Colonizadas ya la jerga, la heráldica, las
andas y la banda sonora de algunas procesiones, lo que según los casos se
subraya o se mira para otro lado, podríamos dejar colonizar nuestra evidente
preocupación por la técnica, la pulcritud, la exactitud en los itinerarios o el
cumplimiento horario, y que fuese colonizada por la pericia de aquellos
camilleros que se las ingeniaron para que el paralítico llegara a Jesús, aunque
hubiera que desmontar el tejado. Pondríamos nuestro afán y capacidad al
servicio de lo verdaderamente importante.
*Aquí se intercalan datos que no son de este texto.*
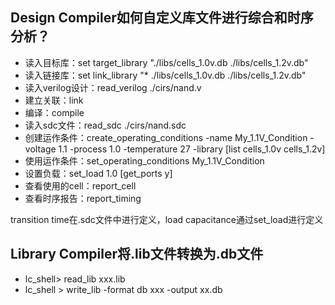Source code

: ## Design Compiler如何自定义库文件进行综合和时序分析？

* 读入目标库：set target_library "./libs/cells_1.0v.db ./libs/cells_1.2v.db"
* 读入链接库：set link_library "* ./libs/cells_1.0v.db ./libs/cells_1.2v.db"
* 读入verilog设计：read_verilog ./cirs/nand.v
* 建立关联：link
* 编译：compile
* 读入sdc文件：read_sdc ./cirs/nand.sdc
* 创建运作条件：create_operating_conditions -name My_1.1V_Condition -voltage 1.1 -process 1.0 -temperature 27 -library [list cells_1.0v cells_1.2v]
* 使用运作条件：set_operating_conditions My_1.1V_Condition
* 设置负载：set_load 1.0 [get_ports y]
* 查看使用的cell：report_cell
* 查看时序报告：report_timing

transition time在.sdc文件中进行定义，load capacitance通过set_load进行定义

## Library Compiler将.lib文件转换为.db文件

* lc_shell> read_lib xxx.lib
* lc_shell > write_lib -format db xxx -output xx.db
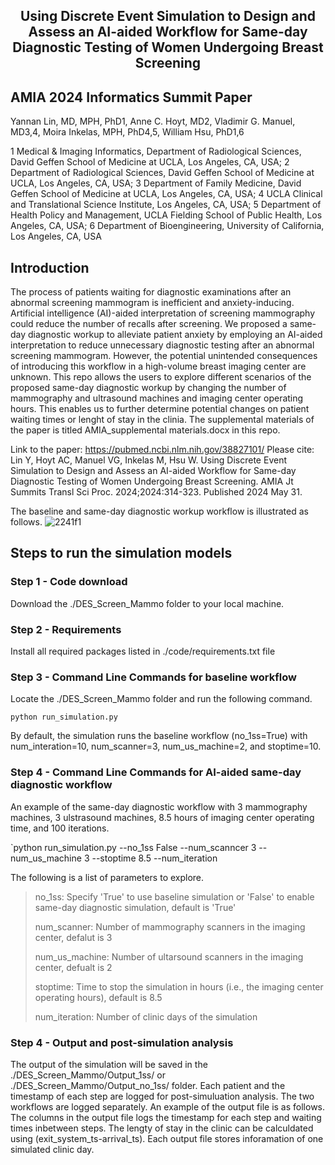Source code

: <h2 align="center">Using Discrete Event Simulation to Design and Assess an AI-aided Workflow for Same-day Diagnostic Testing of Women Undergoing Breast Screening

## AMIA 2024 Informatics Summit Paper
  
Yannan Lin, MD, MPH, PhD1, Anne C. Hoyt, MD2, Vladimir G. Manuel, MD3,4, Moira Inkelas, MPH, PhD4,5, William Hsu, PhD1,6

1 Medical & Imaging Informatics, Department of Radiological Sciences, David Geffen School of Medicine at UCLA, Los Angeles, CA, USA; 
2 Department of Radiological Sciences, David Geffen School of Medicine at UCLA, Los Angeles, CA, USA; 
3 Department of Family Medicine, David Geffen School of Medicine at UCLA, Los Angeles, CA, USA; 
4 UCLA Clinical and Translational Science Institute, Los Angeles, CA, USA; 
5 Department of Health Policy and Management, UCLA Fielding School of Public Health, Los Angeles, CA, USA;
6 Department of Bioengineering, University of California, Los Angeles, CA, USA

## Introduction
The process of patients waiting for diagnostic examinations after an abnormal screening mammogram is inefficient and anxiety-inducing. Artificial intelligence (AI)-aided interpretation of screening mammography could reduce the number of recalls after screening. We proposed a same-day diagnostic workup to alleviate patient anxiety by employing an AI-aided interpretation to reduce unnecessary diagnostic testing after an abnormal screening mammogram. However, the potential unintended consequences of introducing this workflow in a high-volume breast imaging center are unknown. This repo allows the users to explore different scenarios of the proposed same-day diagnostic workup by changing the number of mammography and ultrasound machines and imaging center operating hours. This enables us to further determine potential changes on patient waiting times or lenght of stay in the clinia. The supplemental materials of the paper is titled AMIA_supplemental materials.docx in this repo. 

Link to the paper: https://pubmed.ncbi.nlm.nih.gov/38827101/ 
Please cite: Lin Y, Hoyt AC, Manuel VG, Inkelas M, Hsu W. Using Discrete Event Simulation to Design and Assess an AI-aided Workflow for Same-day Diagnostic Testing of Women Undergoing Breast Screening. AMIA Jt Summits Transl Sci Proc. 2024;2024:314-323. Published 2024 May 31.

The baseline and same-day diagnostic workup workflow is illustrated as follows.
![2241f1](https://github.com/user-attachments/assets/41eb5223-42db-49a8-a6c0-f44ee47369d7)

## Steps to run the simulation models

### Step 1 - Code download
Download the ./DES_Screen_Mammo folder to your local machine.

### Step 2 - Requirements
Install all required packages listed in ./code/requirements.txt file

### Step 3 - Command Line Commands for baseline workflow
Locate the ./DES_Screen_Mammo folder and run the following command.

`python run_simulation.py`

By default, the simulation runs the baseline workflow (no_1ss=True) with num_interation=10, num_scanner=3, num_us_machine=2, and stoptime=10.

### Step 4 - Command Line Commands for AI-aided same-day diagnostic workflow

An example of the same-day diagnostic workflow with 3 mammography machines, 3 ulstrasound machines, 8.5 hours of imaging center operating time, and 100 iterations. 

`python run_simulation.py --no_1ss False --num_scanncer 3 --num_us_machine 3 --stoptime 8.5 --num_iteration

The following is a list of parameters to explore.

> no_1ss: Specify 'True' to use baseline simulation or 'False' to enable same-day diagnostic simulation, default is 'True'
> 
> num_scanner: Number of mammography scanners in the imaging center, defalut is 3
> 
> num_us_machine: Number of ultarsound scanners in the imaging center, defualt is 2
> 
> stoptime: Time to stop the simulation in hours (i.e., the imaging center operating hours), default is 8.5
>
> num_iteration: Number of clinic days of the simulation

### Step 4 - Output and post-simulation analysis

The output of the simulation will be saved in the ./DES_Screen_Mammo/Output_1ss/ or ./DES_Screen_Mammo/Output_no_1ss/ folder. Each patient and the timestamp of each step are logged for post-simuluation analysis. The two workflows are logged separately. An example of the output file is as follows. The columns in the output file logs the timestamp for each step and waiting times inbetween steps. The lengty of stay in the clinic can be calculdated using (exit_system_ts-arrival_ts). Each output file stores inforamation of one simulated clinic day. 



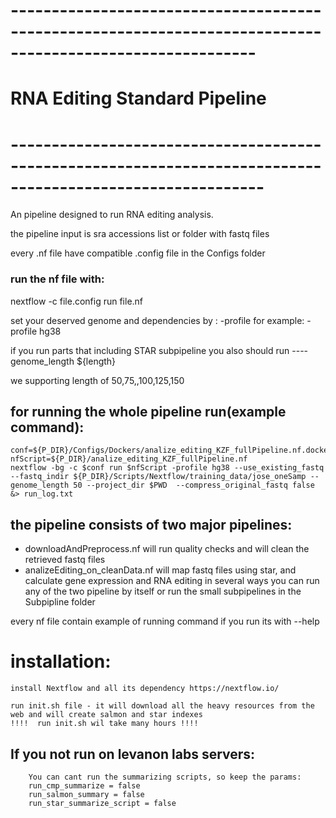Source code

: #    ----------------------------------------------------------------------------------------------------------
#
#                                   RNA Editing Standard Pipeline    
#
#   -----------------------------------------------------------------------------------------------------------

An pipeline designed to run RNA editing analysis.

the pipeline input is sra accessions list or folder with fastq files

every .nf file have compatible .config file in the Configs folder

### run the nf file with:

nextflow -c file.config run file.nf 

set your deserved genome and dependencies by :
-profile
for example: -profile hg38

if you run parts that including STAR subpipeline you also should run 
----genome_length ${length}

we supporting length of 50,75,,100,125,150


## for running the whole pipeline run(example command):
    conf=${P_DIR}/Configs/Dockers/analize_editing_KZF_fullPipeline.nf.docker.config
    nfScript=${P_DIR}/analize_editing_KZF_fullPipeline.nf
    nextflow -bg -c $conf run $nfScript -profile hg38 --use_existing_fastq --fastq_indir ${P_DIR}/Scripts/Nextflow/training_data/jose_oneSamp --genome_length 50 --project_dir $PWD  --compress_original_fastq false &> run_log.txt



## the pipeline consists of two major pipelines:
-  downloadAndPreprocess.nf
    will run quality checks and will clean the retrieved fastq files
-  analizeEditing_on_cleanData.nf
    will map fastq files using star, and calculate gene expression and RNA editing in several ways
you can run any of the two pipeline by itself or run the small subpipelines in the Subpipline folder

every nf file contain example of running command if you run its with --help


# installation:

    install Nextflow and all its dependency https://nextflow.io/ 

    run init.sh file - it will download all the heavy resources from the web and will create salmon and star indexes
    !!!!  run init.sh wil take many hours !!!!


##    If you not run on levanon labs servers:

        You can cant run the summarizing scripts, so keep the params:
        run_cmp_summarize = false
        run_salmon_summary = false
        run_star_summarize_script = false

 
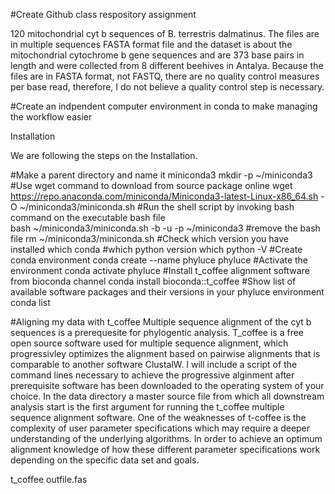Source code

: #Create Github class respository assignment

120 mitochondrial cyt b sequences of B. terrestris dalmatinus.
The files are in multiple sequences
FASTA format file and the dataset is about
the mitochondrial cytochrome b gene 
sequences and are 373 base pairs in length
and were collected from 8 different beehives
in Antalya. Because the files are in FASTA format, not FASTQ, there are no
quality control measures per base read, therefore, 
I do not believe a quality control step is necessary.

#Create an indpendent computer environment in conda to make managing the workflow easier

Installation

We are following the steps on the Installation.

#Make a parent directory and name it miniconda3
    mkdir -p ~/miniconda3
#Use wget command to download from source package online
    wget https://repo.anaconda.com/miniconda/Miniconda3-latest-Linux-x86_64.sh -O ~/miniconda3/miniconda.sh
#Run the shell script by invoking bash command on the executable bash file    
    bash ~/miniconda3/miniconda.sh -b -u -p ~/miniconda3
#remove the bash file
    rm ~/miniconda3/miniconda.sh
#Check which version you have installed
    which conda
#which python version
    which python -V
#Create conda environment
    conda create --name phyluce phyluce
#Activate the environment
    conda activate phyluce
#Install t_coffee alignment software from bioconda channel
    conda install bioconda::t_coffee
#Show list of available software packages and their versions in your phyluce environment
    conda list


#Aligning my data with t_coffee
Multiple sequence alignment of the cyt b sequences is a prerequesite for phylogentic analysis. T_coffee is a free open source software used for multiple sequence alignment, which
progressivley optimizes the alignment based on pairwise alignments that is comparable to another software ClustalW. I will include a script of the command lines necessary to achieve the 
progressive alginment after prerequisite software has been downloaded to the operating system of your choice. In the data directory a master source file from which all downstream analysis
start is the first argument for running the t_coffee multiple sequence alignment software. One of the weaknesses of t-coffee is the complexity of user parameter specifications which may
require a deeper understanding of the underlying algorithms. In order to achieve an optimum alignment knowledge of how these different parameter specifications work depending on the specific data set and goals.  

t_coffee outfile.fas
Del mismo modo, nuestra sana curiosidad ante el
fenómeno cofradiero, con todas sus vertientes, puede parecerse a la que mostró
Zaqueo cuando se subió al sicomoro, pero Jesús siempre levanta la mirada para
colonizarla con salvación, con liberación, con recuperación de lo que estaba
perdido, porque si no estamos convencidos de que en la vida siempre estamos
volviendo a su casa es que no conocemos el recorrido de la procesión.
Habrá veces en que no sepamos expresarlo de
otra manera que con el mero contacto físico, el que procuró con Jesús la que
por doce años era enferma de flujo de sangre. La punta de los dedos en el borde
de su manto se parece al beso que depositamos en los pies de nuestro Cristo, en
las manos de nuestra Virgen, en la estampa de la mesilla. Es fe. Quizá
colonizada por supersticiones, caídas, dudas. Él la coloniza con fuerza que
sana, con misericordia que perdona.
Otras veces, en cambio, aun dentro de la fiesta semanasantera, nos ocurre como a los novios de Caná, que no nos enteramos de lo que sucede en la boda y que, posiblemente encantados de lo bien que lo estamos pasando, tan complacido como se sentía Pedro en el Tabor, porque esto de la Semana Santa nos gusta más que comer con los dedos, vivimos ajenos a ciertos problemas, como el riesgo de que la fiesta pronto se agüe. Contra los aguafiestas, los de AEMET y otros, aparece la colonización de la sabiduría de María: «No tienen vino». Simplemente tenemos que seguir su buen consejo: «Haced lo que él os diga».